Quick Answer
A $100,000 lump sum due in 10 years at a 5% discount rate has an estimated present value of approximately $61,391, meaning that amount invested today at 5% would grow to $100,000 in 10 years.
Common Examples
| Input | Result |
|---|---|
| $50,000 lump sum in 5 years at 4% discount rate | Estimated present value: approximately $41,096 |
| $100,000 lump sum in 10 years at 5% discount rate | Estimated present value: approximately $61,391 |
| $250,000 lump sum in 20 years at 6% discount rate | Estimated present value: approximately $77,950 |
| $10,000/year annuity for 15 years at 5% discount rate | Estimated present value: approximately $103,797 |
| $5,000/year annuity for 30 years at 4% discount rate | Estimated present value: approximately $86,461 |
How It Works
This calculator uses the time value of money principle: a dollar today is worth more than a dollar in the future because it can be invested and earn a return. The discount rate represents the expected rate of return or opportunity cost.
Lump Sum Present Value:
PV = FV / (1 + r)^n
Where:
- PV = estimated present value
- FV = future value (the amount to be received)
- r = annual discount rate (as a decimal)
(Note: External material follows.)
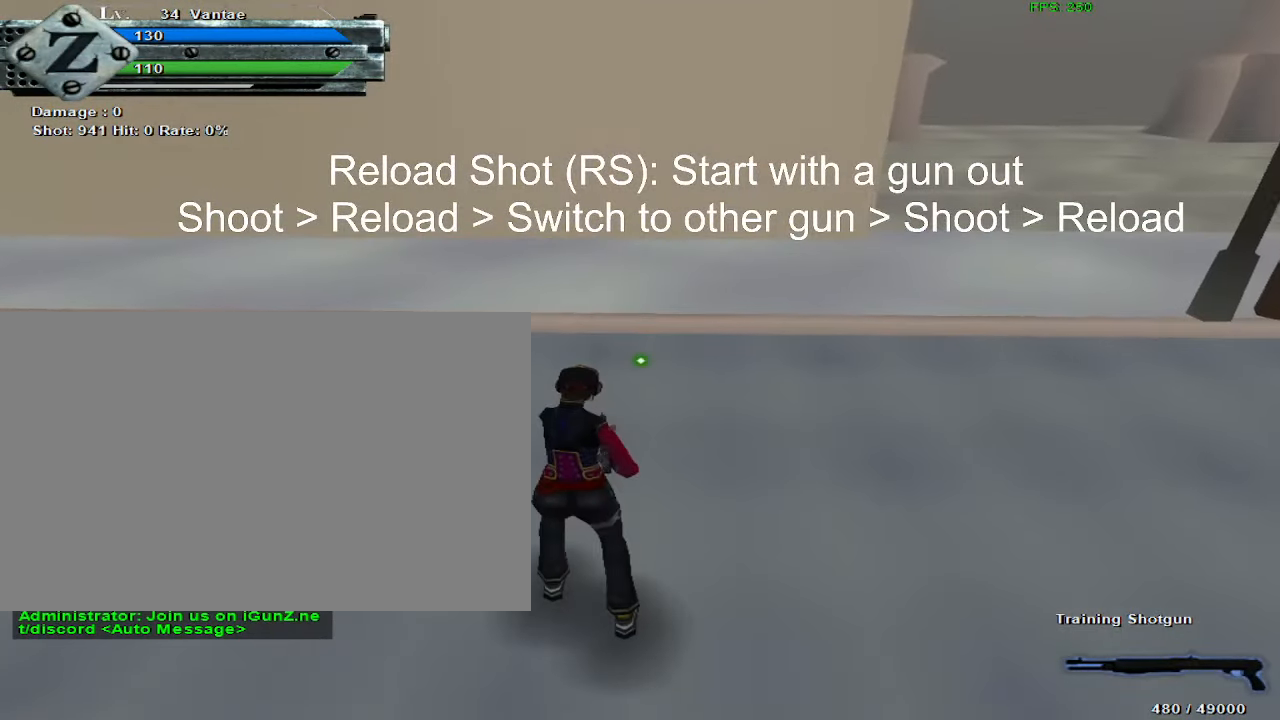
{"keys": [], "mouse": [], "events": []}
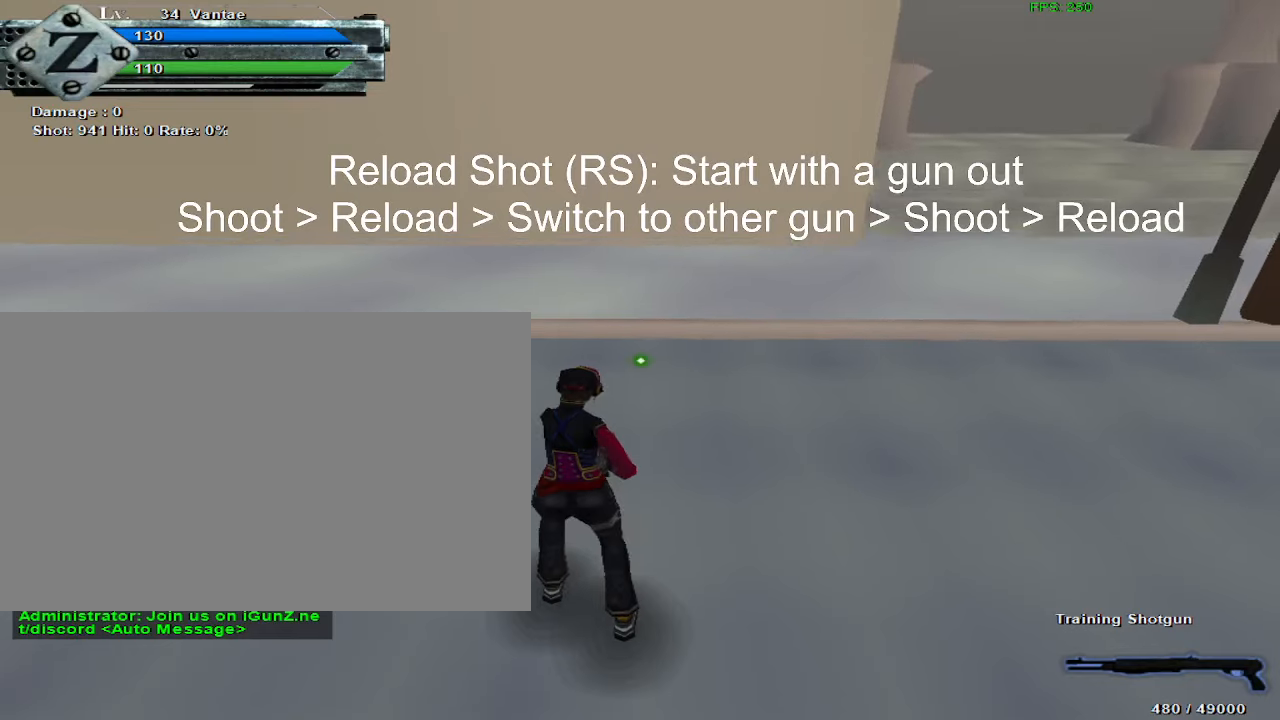
{"keys": [], "mouse": [], "events": []}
- n = number of years until payment
This answers the question: “How much would I need to invest today at rate r to have FV in n years?”
Annuity Present Value:
PV = PMT x [(1 - (1 + r)^(-n)) / r]
Where:
- PMT = annual payment amount
- r = annual discount rate
- n = number of payment periods (years)
This calculates the lump sum equivalent of receiving a series of equal annual payments. It answers: “What is the total value today of receiving PMT per year for n years?”
Discount Amount:
The discount is the difference between the total future cash flows and their present value. It represents the time value of money, or the amount that would be earned through interest if the present value were invested at the discount rate.
Worked Example
For a $100,000 lump sum due in 10 years at a 5% discount rate: PV = $100,000 / (1 + 0.05)^10 = $100,000 / (1.05)^10 = $100,000 / 1.6289 = approximately $61,391. The discount is $100,000 - $61,391 = approximately $38,609. This means investing approximately $61,391 today at 5% annual return would grow to $100,000 in 10 years.
For a $10,000/year annuity over 15 years at 5%: PV = $10,000 x [(1 - (1.05)^(-15)) / 0.05] = $10,000 x [(1 - 0.4810) / 0.05] = $10,000 x [0.5190 / 0.05] = $10,000 x 10.3797 = approximately $103,797. The total undiscounted payments equal $150,000 ($10,000 x 15), so the discount is approximately $46,203.